There’s more to the story. In a strange twist, Natalie had lost two of her own dogs while she was away on a sea cruise with her husband in 2011 and her in-laws were taking care of the pets. The dogs escaped from the in-laws Toland Way house and, despite Natalie’s extensive efforts to find them, have remained missing.

“Well, I think perhaps the good karma you will receive by helping us get Firby will get you your dog[s] back,” Cullen texted Natalie before being reunited with Firby. “I have a print shop and will make some giant black-and-white posters of your dogs face [sic]. I think 200 posters put all over the area will get them back.”
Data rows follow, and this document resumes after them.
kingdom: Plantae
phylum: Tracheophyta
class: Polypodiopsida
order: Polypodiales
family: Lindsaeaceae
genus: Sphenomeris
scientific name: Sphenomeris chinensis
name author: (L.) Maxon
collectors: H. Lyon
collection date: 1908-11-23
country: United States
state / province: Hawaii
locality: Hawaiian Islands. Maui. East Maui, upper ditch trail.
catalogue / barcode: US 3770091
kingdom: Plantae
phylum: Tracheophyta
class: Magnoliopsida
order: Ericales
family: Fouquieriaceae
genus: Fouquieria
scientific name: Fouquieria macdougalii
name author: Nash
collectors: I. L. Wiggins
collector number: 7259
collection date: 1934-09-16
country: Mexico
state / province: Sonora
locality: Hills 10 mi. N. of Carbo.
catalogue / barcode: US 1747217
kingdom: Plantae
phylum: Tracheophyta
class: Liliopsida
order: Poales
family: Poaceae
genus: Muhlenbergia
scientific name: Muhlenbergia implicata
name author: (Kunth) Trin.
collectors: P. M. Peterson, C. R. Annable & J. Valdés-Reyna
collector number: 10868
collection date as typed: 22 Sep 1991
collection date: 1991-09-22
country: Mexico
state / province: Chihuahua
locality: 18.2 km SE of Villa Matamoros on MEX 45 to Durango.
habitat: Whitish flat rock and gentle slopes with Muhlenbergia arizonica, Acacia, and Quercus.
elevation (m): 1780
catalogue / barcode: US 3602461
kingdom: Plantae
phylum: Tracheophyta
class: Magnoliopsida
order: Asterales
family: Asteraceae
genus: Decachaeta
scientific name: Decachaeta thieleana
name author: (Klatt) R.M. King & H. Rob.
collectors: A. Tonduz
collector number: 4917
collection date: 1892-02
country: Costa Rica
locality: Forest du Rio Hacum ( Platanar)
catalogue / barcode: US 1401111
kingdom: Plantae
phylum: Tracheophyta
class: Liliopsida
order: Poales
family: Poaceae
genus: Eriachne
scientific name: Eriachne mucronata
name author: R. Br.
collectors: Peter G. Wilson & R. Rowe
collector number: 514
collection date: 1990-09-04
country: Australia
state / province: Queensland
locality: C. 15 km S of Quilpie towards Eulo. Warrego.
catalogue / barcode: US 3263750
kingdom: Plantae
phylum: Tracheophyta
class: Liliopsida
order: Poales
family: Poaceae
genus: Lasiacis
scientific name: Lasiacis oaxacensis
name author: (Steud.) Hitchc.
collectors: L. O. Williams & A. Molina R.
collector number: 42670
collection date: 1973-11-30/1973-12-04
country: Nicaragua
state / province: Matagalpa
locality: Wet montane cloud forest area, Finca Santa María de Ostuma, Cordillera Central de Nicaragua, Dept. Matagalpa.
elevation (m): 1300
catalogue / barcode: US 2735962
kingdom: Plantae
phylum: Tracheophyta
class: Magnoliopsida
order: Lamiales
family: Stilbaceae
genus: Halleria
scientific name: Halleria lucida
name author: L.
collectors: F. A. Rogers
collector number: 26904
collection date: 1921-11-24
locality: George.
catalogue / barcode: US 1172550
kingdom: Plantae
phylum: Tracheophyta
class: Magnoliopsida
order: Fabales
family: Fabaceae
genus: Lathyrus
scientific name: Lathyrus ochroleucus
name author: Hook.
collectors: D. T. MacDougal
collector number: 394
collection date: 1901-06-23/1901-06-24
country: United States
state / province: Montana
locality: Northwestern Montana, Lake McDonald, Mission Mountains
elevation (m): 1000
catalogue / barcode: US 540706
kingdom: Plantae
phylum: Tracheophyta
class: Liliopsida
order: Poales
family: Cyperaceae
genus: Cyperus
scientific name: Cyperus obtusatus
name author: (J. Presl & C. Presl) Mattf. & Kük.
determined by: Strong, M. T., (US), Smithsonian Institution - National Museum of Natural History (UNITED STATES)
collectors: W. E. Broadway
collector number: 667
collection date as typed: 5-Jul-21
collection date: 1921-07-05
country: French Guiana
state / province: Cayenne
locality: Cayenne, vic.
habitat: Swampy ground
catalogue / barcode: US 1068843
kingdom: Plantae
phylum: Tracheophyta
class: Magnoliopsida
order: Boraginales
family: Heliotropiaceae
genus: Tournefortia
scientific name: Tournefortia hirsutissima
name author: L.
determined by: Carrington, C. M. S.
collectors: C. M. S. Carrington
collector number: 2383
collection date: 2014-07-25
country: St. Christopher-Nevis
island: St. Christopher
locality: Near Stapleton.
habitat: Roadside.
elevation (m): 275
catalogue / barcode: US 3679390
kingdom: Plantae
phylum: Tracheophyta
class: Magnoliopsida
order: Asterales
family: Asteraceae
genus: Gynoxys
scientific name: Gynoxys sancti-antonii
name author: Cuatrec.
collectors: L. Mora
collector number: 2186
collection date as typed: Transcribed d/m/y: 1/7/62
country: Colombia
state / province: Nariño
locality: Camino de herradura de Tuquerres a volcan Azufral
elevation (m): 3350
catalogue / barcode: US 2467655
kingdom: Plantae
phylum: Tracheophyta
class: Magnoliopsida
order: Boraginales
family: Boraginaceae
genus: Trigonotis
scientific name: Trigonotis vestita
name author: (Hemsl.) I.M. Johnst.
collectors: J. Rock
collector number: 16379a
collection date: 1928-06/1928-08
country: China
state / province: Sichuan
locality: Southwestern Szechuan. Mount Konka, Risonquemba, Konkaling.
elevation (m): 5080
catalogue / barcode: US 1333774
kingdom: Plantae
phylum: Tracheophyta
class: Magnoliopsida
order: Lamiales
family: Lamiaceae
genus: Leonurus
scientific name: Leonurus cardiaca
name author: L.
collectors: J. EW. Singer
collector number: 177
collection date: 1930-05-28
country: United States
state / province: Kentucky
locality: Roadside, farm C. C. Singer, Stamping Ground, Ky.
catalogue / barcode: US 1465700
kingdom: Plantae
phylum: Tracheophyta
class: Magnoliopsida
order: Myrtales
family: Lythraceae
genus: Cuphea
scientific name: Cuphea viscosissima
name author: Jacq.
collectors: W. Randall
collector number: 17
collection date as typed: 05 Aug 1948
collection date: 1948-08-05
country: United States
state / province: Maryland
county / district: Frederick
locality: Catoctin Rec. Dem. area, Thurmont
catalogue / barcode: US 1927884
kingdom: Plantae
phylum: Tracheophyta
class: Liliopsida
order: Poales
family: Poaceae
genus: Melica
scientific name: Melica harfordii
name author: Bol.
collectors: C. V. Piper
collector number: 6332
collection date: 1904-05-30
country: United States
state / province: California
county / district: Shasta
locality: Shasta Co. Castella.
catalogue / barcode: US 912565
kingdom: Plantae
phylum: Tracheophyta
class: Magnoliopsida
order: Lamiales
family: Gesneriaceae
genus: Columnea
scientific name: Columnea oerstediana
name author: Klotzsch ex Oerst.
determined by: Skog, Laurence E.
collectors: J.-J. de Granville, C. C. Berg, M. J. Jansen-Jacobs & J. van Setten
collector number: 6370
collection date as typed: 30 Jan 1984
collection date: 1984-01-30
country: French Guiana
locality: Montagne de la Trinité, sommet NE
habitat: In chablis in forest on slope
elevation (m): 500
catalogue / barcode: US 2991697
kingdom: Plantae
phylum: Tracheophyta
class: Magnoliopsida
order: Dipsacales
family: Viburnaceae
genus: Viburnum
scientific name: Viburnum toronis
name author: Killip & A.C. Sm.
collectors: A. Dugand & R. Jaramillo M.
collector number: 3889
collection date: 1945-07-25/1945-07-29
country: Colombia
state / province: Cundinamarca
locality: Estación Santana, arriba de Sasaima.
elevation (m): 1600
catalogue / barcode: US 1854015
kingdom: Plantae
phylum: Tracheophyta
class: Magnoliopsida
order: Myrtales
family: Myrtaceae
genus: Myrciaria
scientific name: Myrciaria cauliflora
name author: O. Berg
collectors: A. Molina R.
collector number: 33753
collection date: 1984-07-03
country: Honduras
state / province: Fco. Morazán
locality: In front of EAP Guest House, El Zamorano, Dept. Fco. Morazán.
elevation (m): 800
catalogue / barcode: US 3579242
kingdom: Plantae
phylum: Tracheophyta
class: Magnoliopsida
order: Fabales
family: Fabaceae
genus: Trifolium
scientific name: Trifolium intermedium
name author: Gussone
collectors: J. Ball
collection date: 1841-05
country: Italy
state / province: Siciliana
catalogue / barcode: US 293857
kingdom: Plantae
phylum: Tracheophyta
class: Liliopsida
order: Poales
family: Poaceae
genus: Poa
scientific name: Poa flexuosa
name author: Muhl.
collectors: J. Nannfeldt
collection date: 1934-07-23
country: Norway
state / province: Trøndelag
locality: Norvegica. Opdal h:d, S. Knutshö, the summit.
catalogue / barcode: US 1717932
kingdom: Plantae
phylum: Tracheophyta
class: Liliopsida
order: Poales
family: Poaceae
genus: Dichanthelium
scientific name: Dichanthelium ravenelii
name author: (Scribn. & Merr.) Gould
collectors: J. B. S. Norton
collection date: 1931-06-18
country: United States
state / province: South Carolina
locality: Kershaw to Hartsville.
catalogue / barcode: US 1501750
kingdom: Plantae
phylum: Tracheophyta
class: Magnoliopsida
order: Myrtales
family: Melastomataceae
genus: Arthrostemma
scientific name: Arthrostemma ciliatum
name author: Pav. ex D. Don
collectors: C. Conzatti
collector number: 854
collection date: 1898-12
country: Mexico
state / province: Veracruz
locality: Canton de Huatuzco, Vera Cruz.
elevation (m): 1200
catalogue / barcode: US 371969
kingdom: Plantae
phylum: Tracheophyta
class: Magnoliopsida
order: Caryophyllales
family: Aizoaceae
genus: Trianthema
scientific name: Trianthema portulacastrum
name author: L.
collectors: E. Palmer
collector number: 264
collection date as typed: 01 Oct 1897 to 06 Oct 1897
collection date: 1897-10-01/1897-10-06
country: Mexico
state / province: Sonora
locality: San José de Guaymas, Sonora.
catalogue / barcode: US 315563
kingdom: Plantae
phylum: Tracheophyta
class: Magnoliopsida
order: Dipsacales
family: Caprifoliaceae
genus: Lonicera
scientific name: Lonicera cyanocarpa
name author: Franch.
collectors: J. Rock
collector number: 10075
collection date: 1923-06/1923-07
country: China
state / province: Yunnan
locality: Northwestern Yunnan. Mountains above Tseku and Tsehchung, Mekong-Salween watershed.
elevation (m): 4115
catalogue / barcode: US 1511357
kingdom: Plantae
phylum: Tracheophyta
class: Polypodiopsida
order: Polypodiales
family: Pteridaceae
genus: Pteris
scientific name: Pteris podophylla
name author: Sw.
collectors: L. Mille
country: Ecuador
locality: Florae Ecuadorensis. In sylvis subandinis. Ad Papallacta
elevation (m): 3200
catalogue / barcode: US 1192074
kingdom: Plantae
The Tomlinsons have lost all hope of ever hearing from Cullen again. 

Epilogue

Sean Cullen refused to be interviewed for this article but communicated the following to Patch via text message when asked why he had failed to make good on his $5,000 reward offer for Firby:

"The people who had him almost killed him and I do not believe their story the slightest. The whole thing enfuriates [sic] me beyond belief and my family is still torn to pieces from this and may never recover back to normal. I spent over 5k in the process of finding him and this is also something I have not recovered ... so the option of paying his captors the reward money disappeared about a month after his capture at which time I STOPPED POSTING THE REWARD completely and tore down all signs with the reward that were still up!! He can barely breathe right now and our family is not in a presentable state at the moment. I'm very sorry were [sic] not able to make a good story for you at this time. Perhaps in a couple of weeks things may be back to normal and I can set up a photo shoot and interview for you to come in and meet w my little girls, they are absolutely adorable and the reunion will make for a great story."

When asked who he is accusing of almost killing Firby, Cullen wrote:

"Look, I am very grateful they had the heart to finally decide to return our son. But it surely would have saved our family all the resources we had, and a whole lot of heartache that pretty much tore us apart had he been returned sooner. So as far as helping to give his former captors praise publicity for returning him, I'm not very into that ... it's not in anyone's best interest to speak poorly and negatively about an 85 yr old man and his wife. Our family is from a place far away and far different from 'Highland Park' and where we are from there is a certain set of morale [sic] in which people follow that would prevent anyone from being able to just keep a family's missing dog. I don't understand that mentality in the slightest and I never will."

A message under a photograph of Firby posted on Cullen's Instagram account reads as follows in response to a question about where he found his dog:

"The daughter in law of the old man who had him finally squealed." (See photo.)